If the body of the multipart message contains a Content-Type set to text/xml, SEPM will use the javax.xml.parsers.DocumentBuilder class to parse the XML. By default, the XML parser will process declared DTDs within the XML request and you can then trigger the XXE.
So now that we know where the XXE vulnerability is, what to do with it? From my investigation, the XXE injection appeared to be blind. While there are a number of ways to still get data from a blind XXE, none of these attempts were successful in my tests. Instead, I decided to focus on the SQL injection in ConfigServerHandler.class.
ConfigServerHandler.class is located in the scm-server.jar file under com.sygate.scm.server.consolemanager.requesthandler. Upon decompiling this class, you will notice at the beginning of the handleRequest method there is this block of code (version 12.1):

 boolean bool = false;  
 try  
 {  
      bool = Utility.isLoopbackAddress(paramRequestData.getRemoteIP());  
 }  
 catch (UnknownHostException localUnknownHostException)  
 {  
      ServerLogger.log(localUnknownHostException);  
 }  
 if (!bool) {  
      return;  
 }  

sepm_configserver_loopback(6)

This is designed to prevent any request that doesn’t come from SEPM itself. Essentially, if the http request didn’t come from localhost, ignore the request. Since we now have an XXE injection, we can use this vulnerability to send ConfigServer requests via Server-Side Request Forgery.

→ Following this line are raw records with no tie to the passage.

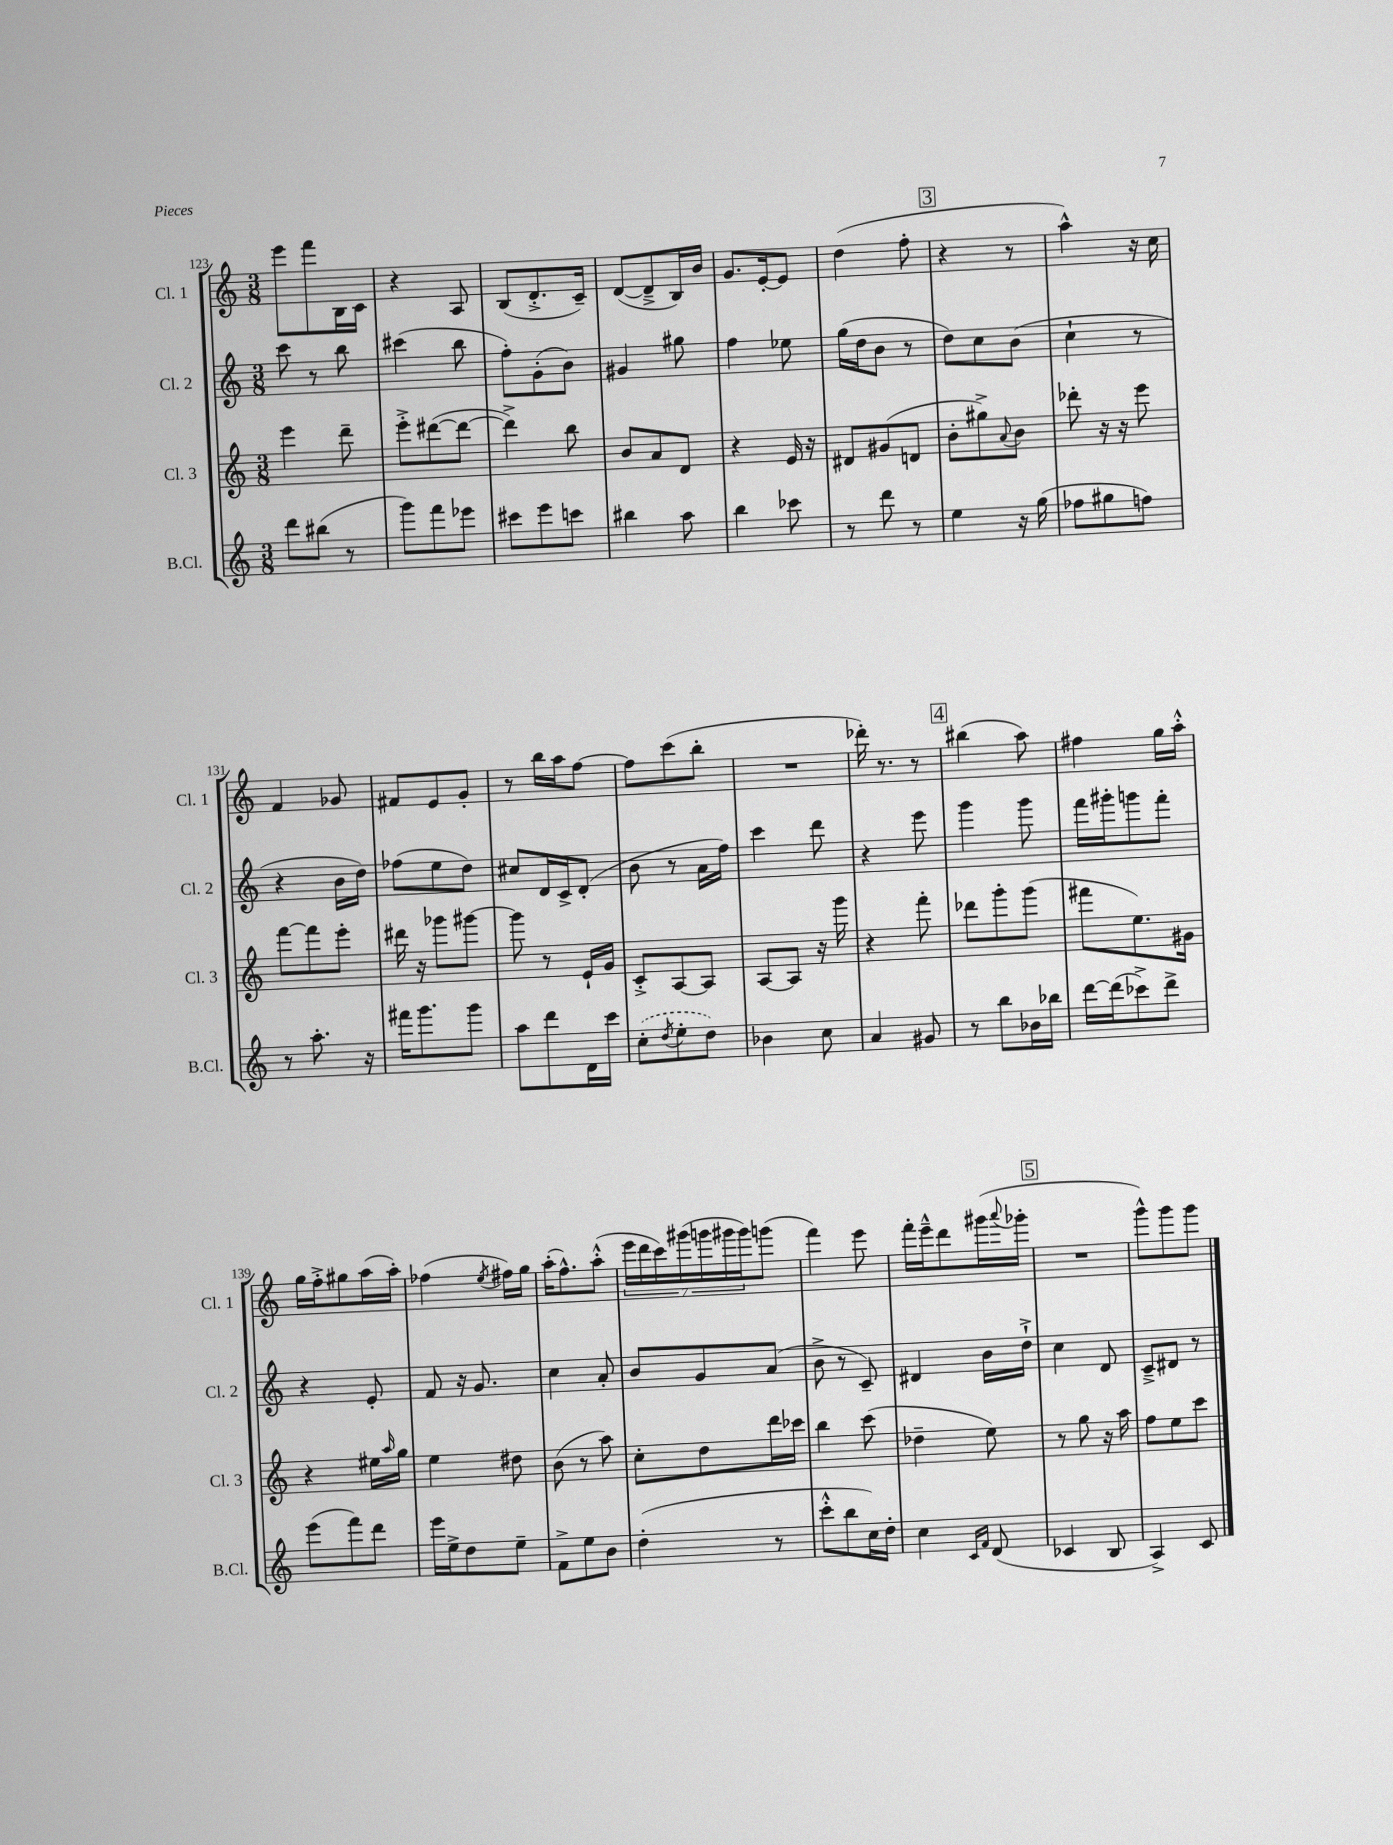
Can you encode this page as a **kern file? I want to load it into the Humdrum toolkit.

**kern	**kern	**kern	**kern
*part4	*part3	*part2	*part1
*staff4	*staff3	*staff2	*staff1
*I"B.Cl.	*I"Cl. 3	*I"Cl. 2	*I"Cl. 1
*I'B.Cl.	*I'Cl. 3	*I'Cl. 2	*I'Cl. 1
*clefG2	*clefG2	*clefG2	*clefG2
*k[]	*k[]	*k[]	*k[]
*M3/8	*M3/8	*M3/8	*M3/8
=123	=123	=123	=123
8ddd\L	4eee\	8ccc\	8eee\L
(8bb#X\J	.	8r	8fff\
8r	8ddd~\	8bb\	16B\L
.	.	.	16c\JJ
=124	=124	=124	=124
8ggg\L)	8eee'^\L	(4ccc#X\	4r
8fff\	([8ddd#X\	.	.
8eee-X\J	8ddd#\J_	8bb\	8A/
=125	=125	=125	=125
8ccc#X\L	4ddd#^\])	8ff'\L)	(8B/L
8eee\	.	(8g'\	8.d'^/
8cccn\J	8bb\	8b\J)	.
.	.	.	16c~/Jk)
=126	=126	=126	=126
4bb#X\	8b/L	4g#X/	([8d/L
.	8a/	.	8d~^/]
8aa\	8d/J	8gg#X\	16B/L)
.	.	.	16b/JJ
=127	=127	=127	=127
4bb\	4r	4ff\	8.g/L
.	.	.	[16e'/k
8ccc-X\	16e/	8ee-X\	8e/J]
.	16r	.	.
=128	=128	=128	=128
8r	8d#X/L	(16gg\LL	(4dd\
.	.	16dd\J	.
8ddd\	(8g#X/	8b\J	.
8r	8dn/J	8r	8ff'\
!!LO:REH:place=s1:t=3
=129	=129	=129	=129
4ee\	8b'\L	8dd\L)	4r
.	8gg#X^\)	8cc\	.
.	8qqa/	.	.
16r	8b\J	(8b\J	8r
(16gg\	.	.	.
=130	=130	=130	=130
8ff-X\L	8ddd-X'\	4cc`\	4aa^^\)
8gg#X\	16r	.	.
.	16r	.	.
8ffn\J)	8eee\	8r	16r
.	.	.	16cc\
!!LO:LB:g=z
=131	=131	=131	=131
8r	[8fff\L	4r	4f/
8.aa'\	8fff\]	.	.
.	8eee'\J	16b\LL	8g-X/
16r	.	16dd\JJ)	.
=132	=132	=132	=132
16fff#X\KL	16ddd#X\	(8ff-X\L	8f#X/L
8.ggg\	16r	.	.
.	8ggg-X\L	8ee\	8e/
8ggg\J	[8ggg#X\J	8dd\J)	8g'/J
=133	=133	=133	=133
8aa\L	8ggg#\]	8cc#X/L	8r
8ddd\	8r	16d/L	16bb\LL
.	.	16c^/J	16aa\J
16d\L	16e`/LL	(8d'/J	[8ff\J
16ccc\JJ	16g/JJ	.	.
=134	=134	=134	=134
(8cc'\L	8c'^/L	8b\	8ff\L]
8qdd/	.	.	.
8ee'\	[8A/	8r	(8ccc\
8dd\J)	8A/J]	16a\LL	8bb'\J
.	.	16ff\JJ)	.
=135	=135	=135	=135
4b-X\	[8A/L	4ccc\	4.r
.	8A/J]	.	.
8cc\	16r	8ddd\	.
.	16ggg\	.	.
=136	=136	=136	=136
4a/	4r	4r	16ddd-X'\)
.	.	.	8.r
8g#X/	8fff'\	8eee\	8r
!!LO:REH:place=s1:t=4
=137	=137	=137	=137
8r	8ddd-X\L	4ggg\	(4bb#X\
8bb\L	8ggg'\	.	.
16b-X\L	(8ggg\J	8ggg\	8aa\)
16bb-X\JJ	.	.	.
=138	=138	=138	=138
[16ddd\LL	8fff#X\L	16fff\LL	4ff#X\
(16ddd\J]	.	16ggg#X'\J	.
8ccc-X^\)	8.ee\)	8gggn\	.
8ddd^\J	.	8fff'\J	16gg\LL
.	16g#X\Jk	.	16aa'^^\JJ
!!LO:LB:g=z
=139	=139	=139	=139
(8eee\L	4r	4r	16gg\LL
.	.	.	16ff'^\J
8fff\)	.	.	8gg#X\
8ddd\J	16ee#X\LL	8e'/	(16aa\L
.	16qqaa/	.	.
.	16gg\JJ	.	16aa'\JJ)
=140	=140	=140	=140
16eee\LL	4ee\	8f/	(4ff-X\
16ee^\J	.	.	.
8dd\	.	16r	.
.	.	8.g/	.
.	.	.	8qee/
8ee~\J	8dd#X\	.	16ff#X\LL)
.	.	.	16gg\JJ
=141	=141	=141	=141
8f^\L	(8b\	4cc\	(16aa'\KL
.	.	.	8.ff^^\)
8ee\	8r	.	.
8b\J	8aa\)	8a'/	(8aa'^^\J
=142	=142	=142	=142
(4dd'\	8cc'\L	8b/L	28eee\LL
.	.	.	28ddd\
.	.	.	28ccc\)
.	.	.	(28ggg#X\
.	8dd\	8g/	.
.	.	.	28gggn\
.	.	.	28ggg#X\
.	.	.	28ggg#\J)
8r	16ddd\L	(8a/J	(8gggn\J
.	16ccc-X\JJ	.	.
=143	=143	=143	=143
8ccc'^^\L	4bb\	8b^\	4fff\)
8bb\	.	8r	.
16cc\L)	(8ccc\	8c~/)	8eee\
16dd'\JJ	.	.	.
=144	=144	=144	=144
4cc\	4dd-X~\	4d#X/	16fff'\LL
.	.	.	16eee~^^\J
.	.	.	8ddd\
16qqc/LL	.	.	.
16qqf/JJ	.	.	.
(8d/	8ee\)	16b\LL	(16ggg#X\L
.	.	.	8qqaaa/
.	.	16dd`^\JJ	16ggg-X'\JJ
!!LO:REH:place=s1:t=5
=145	=145	=145	=145
4c-X/	8r	4cc\	4.r
.	8gg\	.	.
8B/	16r	8d/	.
.	16aa\	.	.
=146	=146	=146	=146
4A^/)	8ff\L	8c~^/L	8ggg^^\L)
.	8ee\	8d#X/J	8ggg\
8c/	8ccc\J	8r	8ggg\J
==	==	==	==
*-	*-	*-	*-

After sifting through ConfigServerHandler, I finally came upon a function called updateReportingVersion which accepts two strings as parameters. The second string it accepts is later used in the function to construct a SQL query:

 localDbHelper = DbHelper.getInstance();  
 localObject1 = localDbHelper.getConnection();  
 localStatement = ((Connection)localObject1).createStatement();  
 localObject2 = "select VALUE from GUIPARMS with (NOLOCK) where PARAMETER = '" + paramString2 + "'";  
 localResultSet = localStatement.executeQuery((String)localObject2);  

sepm_configserver_updatereportingversion(7)

This is a pretty glaring vulnerability that also happens to be the textbook case of how SQL injection occurs and why you should never blindly place uncontrolled input into a SQL query.

Now, as luck would have it, the embedded database that is used by SEPM is SQL Anywhere and SQL Anywhere is very much like MSSQL. You can chain queries together using a semi-colon as well as comment out the rest of a query with ‘–‘. In addition, it has an xp_cmdshell stored procedure which lets you run native OS commands. From here it was easy to construct a URL that would trigger the SQL injection. If the request comes from localhost, you can use:

GET /servlet/ConsoleServlet?ActionType=ConfigServer&action=test_av&SequenceNum=140320121&Parameter=a'; call xp_cmdshell('<cmd here>');--

The action “test_av” is what allows you to hit the updateReportingVersion function as seen here:

sepm_configserver_testav(8)

>So there you have it. Without the SQL injection, the XXE appears to be of limited use. Without the XXE, you can’t trigger the SQL injection. That’s what made this such a good discovery.